Vardø futures
It’s a rather mild June afternoon in Vardø. This once Arctic city is at the northeast of Norway. I am resting right underneath the boardwalks in Vestervågen, among poles that were for a large part put down after WWII. You’ll recall that the German Nazis blew up most of the facilities on this side of the harbourfront. It looked quite different back in even 2014.
The restaurant above has an outdoor dining area now – over the past ten years people have been able to sit outside more often, most restaurants now have them. This one is buzzing with voices, kitchen sounds and plates. Mostly tourists. The usual blend of German bikers, American and Canadian artists, Norwegians finally exploring their north. And students – the city has become a case study for city development in the Arctic. The food is excellent I hear them saying – local fish, vegetables from the many smaller farms in the area, game meats. I dive down quickly, careful not to make a splash, as I don’t want to hear if we are are on the menu!

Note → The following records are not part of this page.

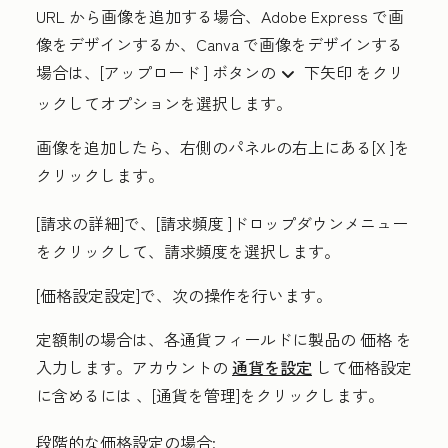
URL から画像を追加する場合、Adobe Express で画
像をデザインするか、Canva で画像をデザインする
場合は、[
アップロード
] ボタンの
下矢印
をクリ
down do
ックして
オプションを選択します
。
画像を追加したら、右側のパネルの右上にある
[X
]を
クリックします。
[請求の詳細
]で、[
請求頻度
]ドロップダウンメニュー
をクリックして、
請求頻度
を選択します。
[価格設定設定]
で、次の操作を行います。
定額制の場合は、各通貨フィールドに製品の
価格
を
入力します。アカウントの
通貨を設定
して価格設定
に含めるには
、[通貨を管理]をクリックします
。
段階的な価格設定の場合:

Exotic we’ve become in a different way as the temperatures have risen and we have spread eastwards, no longer hard to see, that being our old exotic character. We are still not that easy to catch. But easy to eat?
So here is urban arctic transformation in this small island that is not oil-driven. Tourists and specialist foods, and even a Residency for artists, writers and researchers. A refuge. A site for presentations and debates on the future of the far north, over the past decade, now in 2025 climate change has moved from the future to the immediate present. I lie here underwater. Oxygen is spread about my body, not being just mostly based in the lungs like the talking tourists. And I wait. Time is poised in the centre of the harbour floor while climate time rolls forwards in the clocks of the Anthropocene.